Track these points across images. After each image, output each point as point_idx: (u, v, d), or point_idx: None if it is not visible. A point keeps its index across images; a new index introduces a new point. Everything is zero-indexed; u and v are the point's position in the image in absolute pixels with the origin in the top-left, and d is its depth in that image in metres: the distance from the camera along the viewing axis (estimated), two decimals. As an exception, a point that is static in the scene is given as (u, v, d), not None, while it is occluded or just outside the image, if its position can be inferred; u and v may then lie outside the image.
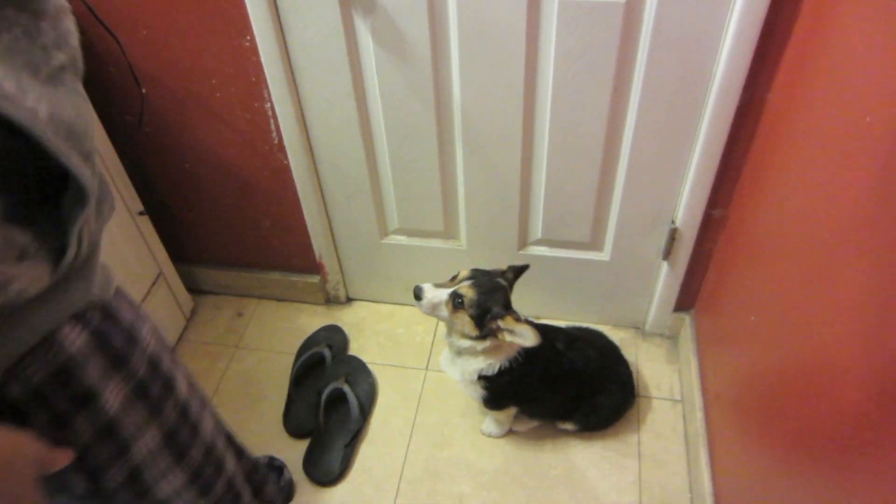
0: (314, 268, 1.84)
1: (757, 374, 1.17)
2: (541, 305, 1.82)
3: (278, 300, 1.97)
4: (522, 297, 1.79)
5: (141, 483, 0.74)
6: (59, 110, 0.51)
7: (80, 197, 0.54)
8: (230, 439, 1.01)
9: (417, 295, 1.30)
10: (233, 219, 1.76)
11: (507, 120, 1.38)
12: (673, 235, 1.50)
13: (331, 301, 1.95)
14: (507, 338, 1.26)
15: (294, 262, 1.86)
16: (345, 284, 1.91)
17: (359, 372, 1.74)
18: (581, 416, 1.55)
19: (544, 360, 1.42)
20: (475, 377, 1.39)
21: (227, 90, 1.44)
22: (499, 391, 1.41)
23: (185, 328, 1.90)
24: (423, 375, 1.75)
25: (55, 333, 0.60)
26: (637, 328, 1.81)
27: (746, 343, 1.25)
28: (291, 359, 1.81)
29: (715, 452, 1.40)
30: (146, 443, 0.73)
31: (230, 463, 0.94)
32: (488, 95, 1.35)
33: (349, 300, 1.96)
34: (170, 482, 0.79)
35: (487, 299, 1.28)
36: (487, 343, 1.32)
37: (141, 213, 1.63)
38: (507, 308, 1.30)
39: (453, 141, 1.46)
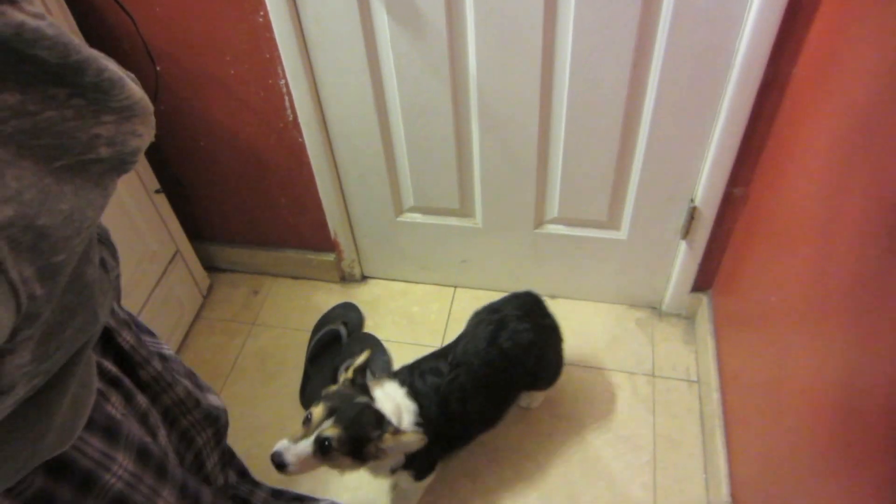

* **Exercise prompt**: Give back the material above exactly, but without its images.

* **Response to the exercise**:
Track these points across images. After each image, output each point as point_idx: (u, v, d), or point_idx: None if it is not visible. A point keeps its index across images; a new index introduces a new point. Everything is zero-indexed; u and v are the point's position in the image in absolute pixels with the origin in the top-left, and d is its depth in that image in metres: the distance from the camera along the viewing axis (estimated), two decimals. As an exception, a point that is static in the scene is given as (u, v, d), not None, while it is occluded or just outside the image, if its position can be inferred; u and v may then lie outside the image.
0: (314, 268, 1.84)
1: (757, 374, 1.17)
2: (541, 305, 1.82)
3: (278, 300, 1.97)
4: (522, 297, 1.79)
5: (141, 483, 0.74)
6: (59, 110, 0.51)
7: (80, 197, 0.54)
8: (230, 439, 1.01)
9: (417, 295, 1.30)
10: (233, 219, 1.76)
11: (507, 120, 1.38)
12: (673, 235, 1.50)
13: (331, 301, 1.95)
14: (507, 338, 1.26)
15: (294, 262, 1.86)
16: (345, 284, 1.91)
17: (359, 372, 1.74)
18: (581, 416, 1.55)
19: (544, 360, 1.42)
20: (475, 377, 1.39)
21: (227, 90, 1.44)
22: (499, 391, 1.41)
23: (185, 328, 1.90)
24: (423, 375, 1.75)
25: (55, 333, 0.60)
26: (637, 328, 1.81)
27: (746, 343, 1.25)
28: (291, 359, 1.81)
29: (715, 452, 1.40)
30: (146, 443, 0.73)
31: (230, 463, 0.94)
32: (488, 95, 1.35)
33: (349, 300, 1.96)
34: (170, 482, 0.79)
35: (487, 299, 1.28)
36: (487, 343, 1.32)
37: (141, 213, 1.63)
38: (507, 308, 1.30)
39: (453, 141, 1.46)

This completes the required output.